-- EXERCISE OBJECTIVE --
Output the data below only from the line containing "Antiseptisten aineiden kehitys jatkuu, ja" up to and including the line containing "l'orientation et l'inclinaison", exact and with the pictures left out.

╭─ MATERIAL TO PROCESS

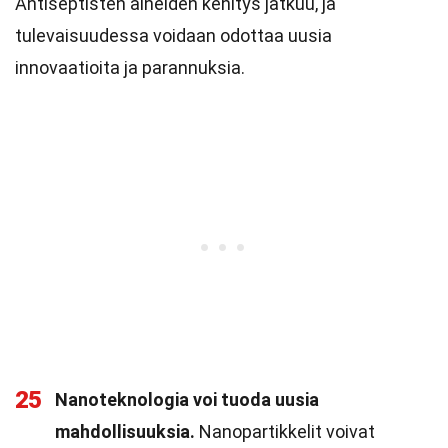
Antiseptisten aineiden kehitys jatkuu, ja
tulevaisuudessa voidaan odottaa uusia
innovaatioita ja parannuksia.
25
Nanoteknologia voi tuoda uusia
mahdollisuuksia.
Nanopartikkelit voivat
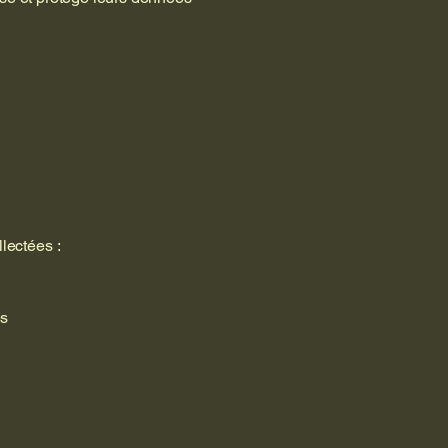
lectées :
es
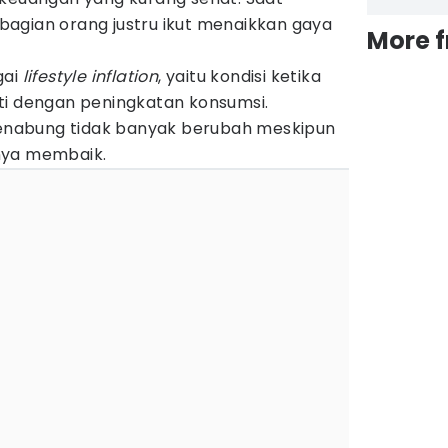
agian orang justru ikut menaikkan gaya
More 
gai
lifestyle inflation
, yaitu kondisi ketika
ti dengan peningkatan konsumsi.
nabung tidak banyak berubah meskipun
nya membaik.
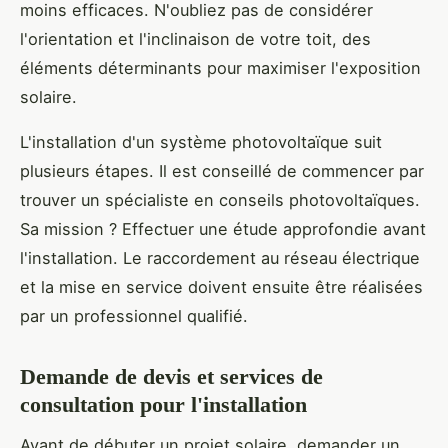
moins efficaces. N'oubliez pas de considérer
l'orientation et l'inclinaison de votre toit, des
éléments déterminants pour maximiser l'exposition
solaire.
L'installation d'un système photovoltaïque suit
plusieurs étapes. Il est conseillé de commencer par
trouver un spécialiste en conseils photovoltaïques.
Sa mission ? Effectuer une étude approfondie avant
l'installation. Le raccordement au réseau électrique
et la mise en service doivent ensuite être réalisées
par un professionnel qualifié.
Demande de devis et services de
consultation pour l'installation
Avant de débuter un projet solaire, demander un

╰─
╭─ MATERIAL TO PROCESS

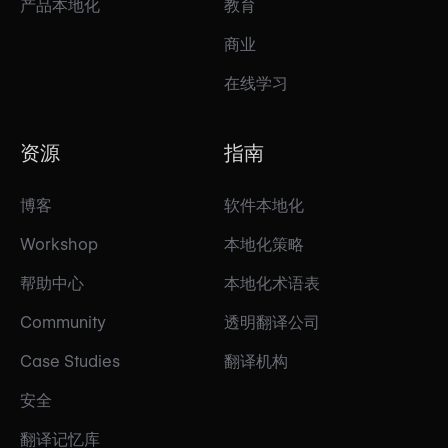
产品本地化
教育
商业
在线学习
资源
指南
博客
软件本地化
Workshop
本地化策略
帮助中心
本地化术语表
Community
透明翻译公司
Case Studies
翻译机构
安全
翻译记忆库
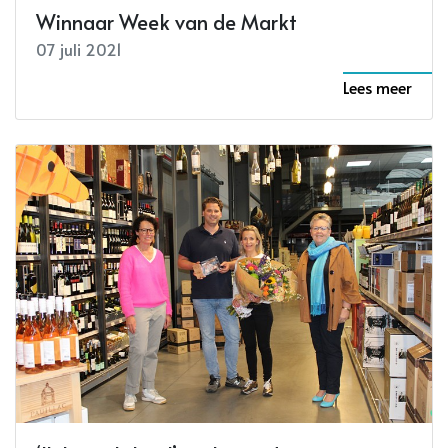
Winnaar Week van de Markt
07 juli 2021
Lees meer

╰─

-- RESULT --
Antiseptisten aineiden kehitys jatkuu, ja
tulevaisuudessa voidaan odottaa uusia
innovaatioita ja parannuksia.
25
Nanoteknologia voi tuoda uusia
mahdollisuuksia.
Nanopartikkelit voivat
lectées :
es
agian orang justru ikut menaikkan gaya
More 
gai
lifestyle inflation
, yaitu kondisi ketika
ti dengan peningkatan konsumsi.
nabung tidak banyak berubah meskipun
nya membaik.
moins efficaces. N'oubliez pas de considérer
l'orientation et l'inclinaison de votre toit, des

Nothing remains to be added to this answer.